:: Selected text ::

October 31, 2011

Happy Halloween!


From my sweet little lamb!

We've got more photos of Lincoln looking a little bit more enthusiastic, but iPhoto is being a butt right now and I can't actually get to them to share them.

I'll be back with more pics and a pattern review of McCalls 6181, which I used to stitch up the lamb costume, once technology is on my side again. In the meantime, Happy Halloween!

October 27, 2011

Easy maternity skirt refashion

I've had this skirt sitting in my "to be refashioned" pile forever. It was way too long and extra poufy, so a few months ago I decided to disassemble the skirt from the waistband. I took in about 12" of width (I'm telling you, seriously poufy!), added some pleats, and started to shorten it and reattach the waistband. For some reason I lost steam though, and it has sat pinned but unsewn for months. Once my belly started to grow and my wardrobe started to shrink, I decided it was time I did something with that thing after all. Using essentially the same technique that I did on this skirt the first time around, I made myself a comfy new addition to my maternity wardrobe for approximately zero dollars.


With the help of my serger, this was even easier and faster than last time. I folded some black 1x1 rib into a long tube and serged up the side, then folded the tube in half the other way and sandwiched it between the skirt and lining and serged again. And done. The only thing that would make it better is pockets. Still might go back and add some.


I saved the waistband so I can potentially go back after the baby comes and finish the original project I started. I'll add pleats to the front and back to take in the width instead of just gathering, but for the pregnancy belly, this is definitely the preferred method. Lots of room to grow and still be comfortable. Makes me want to take another peek in my closet and see if there's anything else with potential to be fixed up in the same way.

October 21, 2011

more fun with knits: copycat

I've been having some more fun sewing with knits, furthering my mission to create an entire maternity wardrobe for myself that feels like yoga pants and t-shirts but is more socially acceptable for public display.

This time, I turned to my closet again for inspiration. I pulled out a favorite top that I picked up at Nordstrom well over a year ago. It's soft and drapey and looks cute dressed up or down. I wear it all the time, and have been pleased that so far it's still roomy enough to accomodate my expansion project nicely. My original is black, and I decided to replicate it in the leftover brown knit from my reversible skirt project to make another basic staple for my wardrobe. Below you see the original on the left, and my copycat on the right.

:::
:: Dataset excerpts ::

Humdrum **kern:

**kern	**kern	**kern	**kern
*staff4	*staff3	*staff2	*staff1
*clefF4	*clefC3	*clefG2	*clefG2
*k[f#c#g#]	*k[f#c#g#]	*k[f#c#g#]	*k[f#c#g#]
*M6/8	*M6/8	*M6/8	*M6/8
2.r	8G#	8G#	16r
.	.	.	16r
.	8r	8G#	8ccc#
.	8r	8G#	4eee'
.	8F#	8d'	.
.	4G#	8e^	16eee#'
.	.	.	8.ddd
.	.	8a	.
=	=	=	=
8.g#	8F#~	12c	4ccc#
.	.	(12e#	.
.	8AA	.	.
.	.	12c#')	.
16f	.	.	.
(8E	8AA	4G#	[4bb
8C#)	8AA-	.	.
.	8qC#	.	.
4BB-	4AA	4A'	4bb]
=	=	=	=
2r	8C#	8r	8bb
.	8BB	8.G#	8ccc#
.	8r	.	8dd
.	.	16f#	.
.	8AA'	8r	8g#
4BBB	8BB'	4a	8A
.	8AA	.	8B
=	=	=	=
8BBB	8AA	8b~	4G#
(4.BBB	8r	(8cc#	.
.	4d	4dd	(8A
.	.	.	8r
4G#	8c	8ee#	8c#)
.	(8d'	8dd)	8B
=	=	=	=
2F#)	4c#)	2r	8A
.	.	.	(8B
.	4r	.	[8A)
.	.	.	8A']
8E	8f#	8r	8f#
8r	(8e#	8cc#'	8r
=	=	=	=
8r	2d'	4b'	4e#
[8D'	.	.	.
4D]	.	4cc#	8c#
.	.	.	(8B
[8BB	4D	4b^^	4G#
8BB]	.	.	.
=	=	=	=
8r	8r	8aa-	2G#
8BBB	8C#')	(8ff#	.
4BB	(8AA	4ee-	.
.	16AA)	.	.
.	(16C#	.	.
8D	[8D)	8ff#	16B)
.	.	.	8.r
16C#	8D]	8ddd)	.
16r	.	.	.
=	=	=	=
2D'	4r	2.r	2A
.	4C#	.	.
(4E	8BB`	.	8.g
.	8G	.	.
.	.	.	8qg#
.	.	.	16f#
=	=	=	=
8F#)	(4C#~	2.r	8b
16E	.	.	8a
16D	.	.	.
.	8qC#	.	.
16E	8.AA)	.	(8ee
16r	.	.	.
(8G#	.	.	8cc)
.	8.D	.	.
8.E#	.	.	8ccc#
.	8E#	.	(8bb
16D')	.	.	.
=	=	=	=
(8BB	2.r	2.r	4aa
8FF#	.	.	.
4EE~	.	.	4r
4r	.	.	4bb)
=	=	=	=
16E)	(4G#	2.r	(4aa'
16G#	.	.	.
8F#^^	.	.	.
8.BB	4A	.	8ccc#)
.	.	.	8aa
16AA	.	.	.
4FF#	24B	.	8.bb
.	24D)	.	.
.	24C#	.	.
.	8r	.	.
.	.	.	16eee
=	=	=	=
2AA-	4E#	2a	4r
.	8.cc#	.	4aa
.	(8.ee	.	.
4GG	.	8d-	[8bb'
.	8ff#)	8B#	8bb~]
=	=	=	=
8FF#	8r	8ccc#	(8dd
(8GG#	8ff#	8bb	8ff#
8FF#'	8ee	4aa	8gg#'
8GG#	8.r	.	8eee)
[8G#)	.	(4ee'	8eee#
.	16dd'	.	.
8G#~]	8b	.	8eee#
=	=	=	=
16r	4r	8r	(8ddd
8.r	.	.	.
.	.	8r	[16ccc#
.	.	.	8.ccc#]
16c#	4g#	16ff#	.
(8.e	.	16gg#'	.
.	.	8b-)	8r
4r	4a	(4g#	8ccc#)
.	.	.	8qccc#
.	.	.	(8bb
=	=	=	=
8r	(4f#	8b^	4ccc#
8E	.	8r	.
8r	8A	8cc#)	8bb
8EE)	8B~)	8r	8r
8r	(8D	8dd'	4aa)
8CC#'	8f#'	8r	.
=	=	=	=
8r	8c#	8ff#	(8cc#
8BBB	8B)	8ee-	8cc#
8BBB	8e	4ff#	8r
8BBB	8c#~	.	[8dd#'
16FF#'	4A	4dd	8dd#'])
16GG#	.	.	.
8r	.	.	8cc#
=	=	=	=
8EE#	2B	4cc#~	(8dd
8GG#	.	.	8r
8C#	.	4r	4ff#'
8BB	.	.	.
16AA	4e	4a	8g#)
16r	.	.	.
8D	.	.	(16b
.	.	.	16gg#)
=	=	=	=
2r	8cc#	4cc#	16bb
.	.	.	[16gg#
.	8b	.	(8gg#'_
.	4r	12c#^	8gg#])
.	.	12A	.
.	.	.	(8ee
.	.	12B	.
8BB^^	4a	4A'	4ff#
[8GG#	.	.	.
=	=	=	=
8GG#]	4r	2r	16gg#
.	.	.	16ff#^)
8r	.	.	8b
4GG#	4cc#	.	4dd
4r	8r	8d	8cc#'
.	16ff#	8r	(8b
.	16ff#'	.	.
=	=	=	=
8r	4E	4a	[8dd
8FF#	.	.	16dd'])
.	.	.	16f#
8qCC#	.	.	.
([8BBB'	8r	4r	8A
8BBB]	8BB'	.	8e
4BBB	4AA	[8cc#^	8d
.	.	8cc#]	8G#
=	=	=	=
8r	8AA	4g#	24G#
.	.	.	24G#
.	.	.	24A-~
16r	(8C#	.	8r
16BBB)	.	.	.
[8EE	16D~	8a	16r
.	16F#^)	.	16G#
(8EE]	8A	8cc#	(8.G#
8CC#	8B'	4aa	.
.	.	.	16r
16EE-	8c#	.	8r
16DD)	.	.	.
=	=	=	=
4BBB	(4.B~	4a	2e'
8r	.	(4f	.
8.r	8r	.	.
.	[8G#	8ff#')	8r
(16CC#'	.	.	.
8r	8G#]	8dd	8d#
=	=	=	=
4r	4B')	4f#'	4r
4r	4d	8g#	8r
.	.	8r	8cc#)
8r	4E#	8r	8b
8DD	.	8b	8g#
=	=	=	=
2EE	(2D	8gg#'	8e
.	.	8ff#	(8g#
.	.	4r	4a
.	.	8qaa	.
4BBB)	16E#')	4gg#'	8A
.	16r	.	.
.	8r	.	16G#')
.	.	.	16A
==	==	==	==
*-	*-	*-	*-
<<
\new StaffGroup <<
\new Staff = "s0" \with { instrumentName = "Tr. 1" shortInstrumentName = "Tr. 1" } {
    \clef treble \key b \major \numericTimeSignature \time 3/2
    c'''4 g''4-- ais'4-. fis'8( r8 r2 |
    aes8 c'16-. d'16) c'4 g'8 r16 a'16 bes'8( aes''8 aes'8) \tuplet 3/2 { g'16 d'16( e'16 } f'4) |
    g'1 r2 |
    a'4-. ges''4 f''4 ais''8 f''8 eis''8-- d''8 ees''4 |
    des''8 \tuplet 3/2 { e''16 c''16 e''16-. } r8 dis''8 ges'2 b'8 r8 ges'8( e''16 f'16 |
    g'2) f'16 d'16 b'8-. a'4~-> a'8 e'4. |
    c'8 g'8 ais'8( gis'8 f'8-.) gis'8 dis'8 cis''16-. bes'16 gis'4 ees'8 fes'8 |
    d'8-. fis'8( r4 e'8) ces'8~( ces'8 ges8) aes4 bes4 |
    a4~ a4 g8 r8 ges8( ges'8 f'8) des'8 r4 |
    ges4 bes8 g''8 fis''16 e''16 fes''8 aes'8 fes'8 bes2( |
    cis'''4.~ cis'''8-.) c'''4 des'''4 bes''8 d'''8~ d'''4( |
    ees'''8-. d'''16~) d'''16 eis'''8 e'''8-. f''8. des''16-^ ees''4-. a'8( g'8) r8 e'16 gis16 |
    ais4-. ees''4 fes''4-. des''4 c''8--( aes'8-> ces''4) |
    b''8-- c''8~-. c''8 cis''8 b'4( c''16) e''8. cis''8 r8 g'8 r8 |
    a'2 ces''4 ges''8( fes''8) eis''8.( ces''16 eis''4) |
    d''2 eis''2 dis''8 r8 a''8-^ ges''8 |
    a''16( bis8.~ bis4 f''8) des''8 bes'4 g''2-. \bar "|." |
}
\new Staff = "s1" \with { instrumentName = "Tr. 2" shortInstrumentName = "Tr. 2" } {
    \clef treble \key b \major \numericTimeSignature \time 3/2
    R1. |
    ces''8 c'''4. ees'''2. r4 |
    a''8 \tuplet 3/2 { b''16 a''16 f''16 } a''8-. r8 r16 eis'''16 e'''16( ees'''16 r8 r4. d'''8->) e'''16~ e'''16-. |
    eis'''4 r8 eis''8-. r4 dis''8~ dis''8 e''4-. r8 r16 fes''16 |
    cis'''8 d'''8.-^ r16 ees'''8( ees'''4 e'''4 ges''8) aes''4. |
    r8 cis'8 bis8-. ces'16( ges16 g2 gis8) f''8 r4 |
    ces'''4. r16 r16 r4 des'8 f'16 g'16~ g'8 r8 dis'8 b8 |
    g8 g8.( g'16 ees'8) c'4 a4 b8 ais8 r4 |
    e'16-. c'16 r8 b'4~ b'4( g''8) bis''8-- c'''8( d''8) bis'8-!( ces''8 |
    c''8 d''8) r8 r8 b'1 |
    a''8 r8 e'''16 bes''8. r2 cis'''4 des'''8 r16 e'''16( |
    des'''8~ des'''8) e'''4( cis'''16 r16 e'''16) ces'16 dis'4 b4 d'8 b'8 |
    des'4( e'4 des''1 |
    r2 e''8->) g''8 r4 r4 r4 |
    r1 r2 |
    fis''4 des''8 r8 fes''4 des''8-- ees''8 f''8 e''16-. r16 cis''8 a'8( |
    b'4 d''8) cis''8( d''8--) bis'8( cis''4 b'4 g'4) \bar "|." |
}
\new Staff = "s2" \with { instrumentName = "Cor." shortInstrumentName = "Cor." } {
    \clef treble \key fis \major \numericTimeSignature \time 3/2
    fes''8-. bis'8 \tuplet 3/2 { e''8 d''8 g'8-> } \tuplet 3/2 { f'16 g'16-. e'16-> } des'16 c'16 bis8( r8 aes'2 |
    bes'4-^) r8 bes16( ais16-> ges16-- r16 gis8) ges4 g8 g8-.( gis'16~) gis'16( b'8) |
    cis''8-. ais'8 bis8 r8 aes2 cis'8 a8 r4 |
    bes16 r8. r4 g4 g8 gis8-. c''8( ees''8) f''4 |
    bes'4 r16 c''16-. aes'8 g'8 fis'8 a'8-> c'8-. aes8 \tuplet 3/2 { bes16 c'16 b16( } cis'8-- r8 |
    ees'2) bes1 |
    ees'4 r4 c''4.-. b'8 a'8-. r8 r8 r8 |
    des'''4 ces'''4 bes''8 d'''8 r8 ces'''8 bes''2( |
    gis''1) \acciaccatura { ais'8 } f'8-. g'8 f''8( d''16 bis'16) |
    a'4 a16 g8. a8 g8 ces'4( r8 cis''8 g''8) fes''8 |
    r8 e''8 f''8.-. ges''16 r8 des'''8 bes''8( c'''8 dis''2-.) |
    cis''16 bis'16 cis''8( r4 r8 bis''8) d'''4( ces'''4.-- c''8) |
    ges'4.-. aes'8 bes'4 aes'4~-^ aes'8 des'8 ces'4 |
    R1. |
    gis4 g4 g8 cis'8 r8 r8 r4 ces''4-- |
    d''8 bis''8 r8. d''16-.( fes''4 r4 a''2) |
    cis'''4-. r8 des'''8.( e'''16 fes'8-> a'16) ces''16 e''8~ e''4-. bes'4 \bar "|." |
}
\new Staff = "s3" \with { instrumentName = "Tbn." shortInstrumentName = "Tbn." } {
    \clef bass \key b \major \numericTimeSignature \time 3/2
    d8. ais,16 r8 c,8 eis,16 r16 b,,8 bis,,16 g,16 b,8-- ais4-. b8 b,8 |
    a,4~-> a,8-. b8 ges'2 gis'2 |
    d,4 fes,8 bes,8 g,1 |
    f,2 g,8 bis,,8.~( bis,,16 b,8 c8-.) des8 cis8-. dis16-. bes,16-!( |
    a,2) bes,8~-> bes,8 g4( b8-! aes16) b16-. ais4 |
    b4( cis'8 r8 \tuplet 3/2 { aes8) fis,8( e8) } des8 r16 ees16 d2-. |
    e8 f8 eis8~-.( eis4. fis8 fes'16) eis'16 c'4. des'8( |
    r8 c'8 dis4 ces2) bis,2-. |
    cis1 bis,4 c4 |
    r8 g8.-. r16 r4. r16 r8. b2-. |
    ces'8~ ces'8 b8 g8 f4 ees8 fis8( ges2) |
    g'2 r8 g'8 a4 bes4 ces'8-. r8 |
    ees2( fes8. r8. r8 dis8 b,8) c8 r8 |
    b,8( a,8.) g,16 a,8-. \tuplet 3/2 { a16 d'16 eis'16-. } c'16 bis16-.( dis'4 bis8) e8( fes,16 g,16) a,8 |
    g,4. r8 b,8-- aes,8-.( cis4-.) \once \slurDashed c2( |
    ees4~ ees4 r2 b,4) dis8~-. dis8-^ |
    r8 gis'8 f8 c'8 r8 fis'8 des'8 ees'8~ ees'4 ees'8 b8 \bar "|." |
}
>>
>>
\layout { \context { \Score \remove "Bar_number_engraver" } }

:::

| Written exercise |
Extend the sewing blog text, starting right after its final sentence, "Below you see the original on the left, and my copycat on the right."

| Answer to this task |
I simply laid my existing shirt out on my cutting table to trace a pattern. I folded it in half lengthwise and traced once for the front and once for the back, adding a seam allowance as I went. There are five pintucks along each shoulder of the original and a row of 8 on the bottom, so I did some math (incorrectly) and added in some extra width to accomodate those. I realized my math error after I cut, so I improvised and only made three narrower tucks on each shoulder of my copycat, and six along the hemline. As a result, it's not quite as flowy as the original, but there's still plenty of room for me and my onboard occupant. See:


I also used the remaining bits of the striped fabric from the reverse side of my skirt to make another version. I didn't have enough width to accomodate the pintucks at all, so I just cut a basic outline of the shape and stitched it together. The result is a much less drapey and more casual tee, but I think with the stripes, the added fullness might have been weird anyway.


I think the waistband at the bottom is nice to give these basic tops a little something extra. It's not just a regular t-shirt, but it's just as comfy as one. And seriously, so quick and easy to put together. I could make a whole closet full of these, but I'll try to exercise a little restraint and try something new. And, like usual, there are a couple more pics in my flickr set if you're interested.

October 18, 2011

Pumpkin-ing!

We visited Oxbow Farms in Duvall this weekend looking for a little bit of fall fun, and we found it! Oxbow is an organic farm with a wonderful u-pick pumpkin patch. Every pumpkin was perfect! No weird flat spots, no piles of rotten mush, just loads of beautiful, plump, bright orange pumpkins begging to be chosen.





Oxbow also has a "living playground" with magical winding gourd tunnels, the "sorghum spiral" corn maze, and lots of beautiful areas to explore and get up close and personal with your veggies. It's really an amazing place.



Add lunch at the Grange Cafe, and what you have is a perfect fall day. I highly recommend a trip to Duvall to visit Oxbow Farms and Grange Cafe to anyone in the area.

October 13, 2011

How cute are these?!?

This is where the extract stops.